Task objective:
What lines in the records below mention "Raanan"? List them all.

----- Records for this task

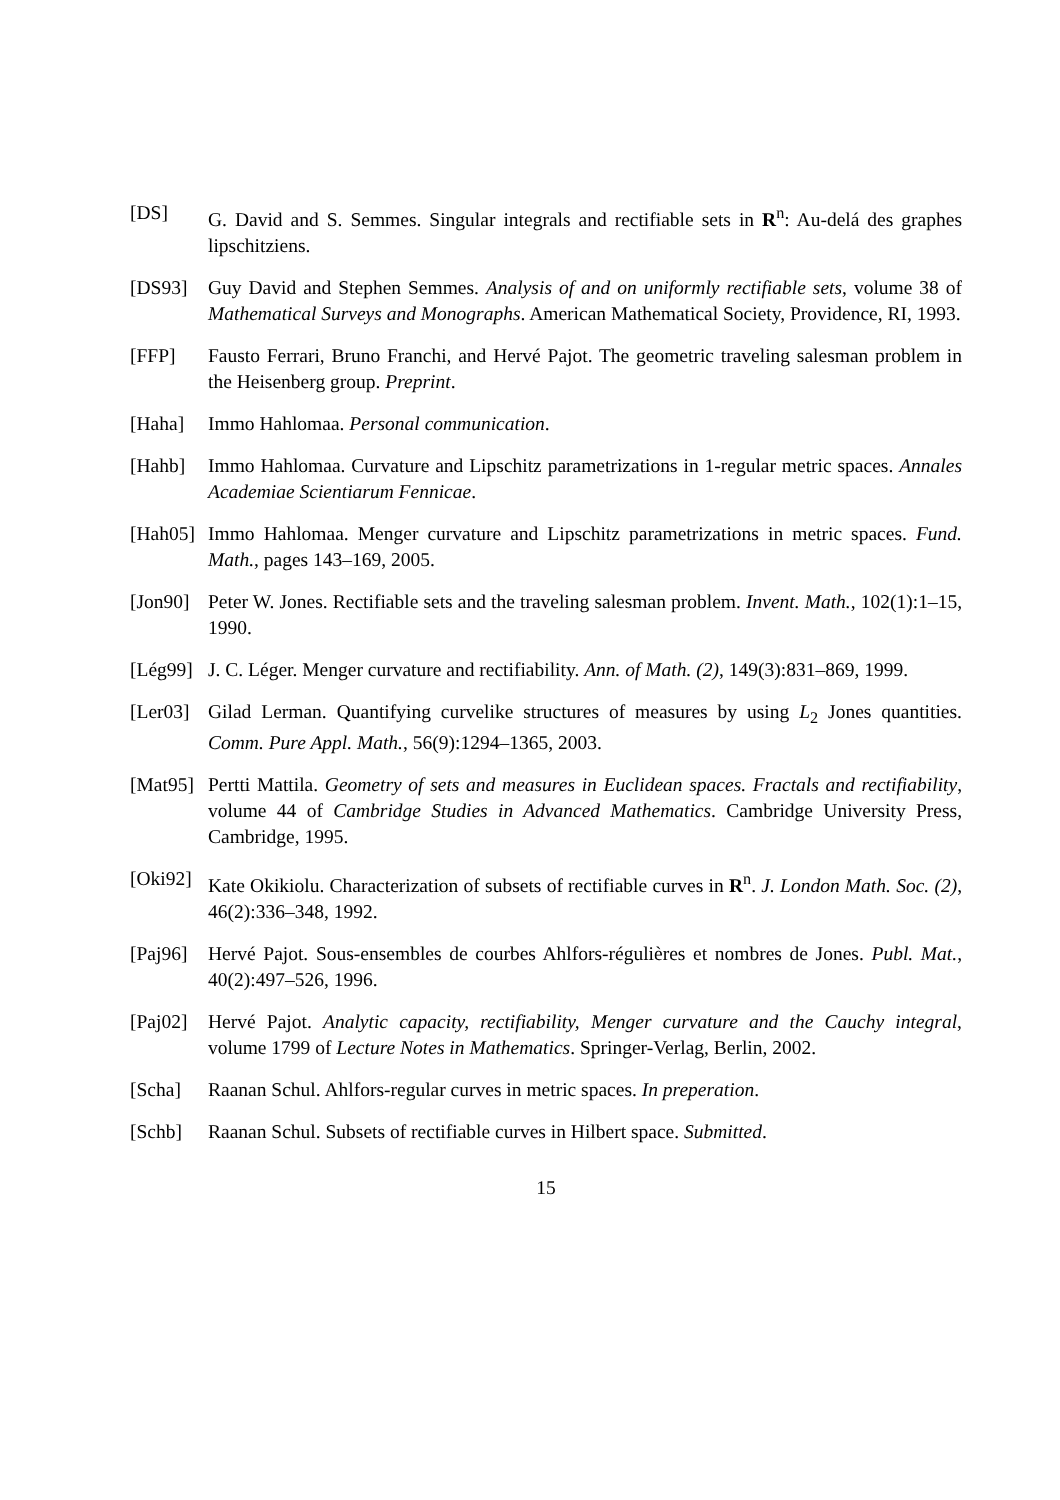[DS] G. David and S. Semmes. Singular integrals and rectifiable sets in R<sup>n</sup>: Au-delá des graphes lipschitziens.
[DS93] Guy David and Stephen Semmes. Analysis of and on uniformly rectifiable sets, volume 38 of Mathematical Surveys and Monographs. American Mathematical Society, Providence, RI, 1993.
[FFP] Fausto Ferrari, Bruno Franchi, and Hervé Pajot. The geometric traveling salesman problem in the Heisenberg group. Preprint.
[Haha] Immo Hahlomaa. Personal communication.
[Hahb] Immo Hahlomaa. Curvature and Lipschitz parametrizations in 1-regular metric spaces. Annales Academiae Scientiarum Fennicae.
[Hah05]
Immo Hahlomaa. Menger curvature and Lipschitz parametrizations in metric spaces. Fund. Math., pages 143–169, 2005.
[Jon90]
Peter W. Jones. Rectifiable sets and the traveling salesman problem. Invent. Math., 102(1):1–15, 1990.
[Lég99]
J. C. Léger. Menger curvature and rectifiability. Ann. of Math. (2), 149(3):831–869, 1999.
[Ler03]
Gilad Lerman. Quantifying curvelike structures of measures by using L<sub>2</sub> Jones quantities. Comm. Pure Appl. Math., 56(9):1294–1365, 2003.
[Mat95]
Pertti Mattila. Geometry of sets and measures in Euclidean spaces. Fractals and rectifiability, volume 44 of Cambridge Studies in Advanced Mathematics. Cambridge University Press, Cambridge, 1995.
[Oki92]
Kate Okikiolu. Characterization of subsets of rectifiable curves in R<sup>n</sup>. J. London Math. Soc. (2), 46(2):336–348, 1992.
[Paj96]
Hervé Pajot. Sous-ensembles de courbes Ahlfors-régulières et nombres de Jones. Publ. Mat., 40(2):497–526, 1996.
[Paj02]
Hervé Pajot. Analytic capacity, rectifiability, Menger curvature and the Cauchy integral, volume 1799 of Lecture Notes in Mathematics. Springer-Verlag, Berlin, 2002.
[Scha] Raanan Schul. Ahlfors-regular curves in metric spaces. In preperation.
[Schb] Raanan Schul. Subsets of rectifiable curves in Hilbert space. Submitted.
15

----------

Written reply:
[Scha] Raanan Schul. Ahlfors-regular curves in metric spaces. In preperation.
[Schb] Raanan Schul. Subsets of rectifiable curves in Hilbert space. Submitted.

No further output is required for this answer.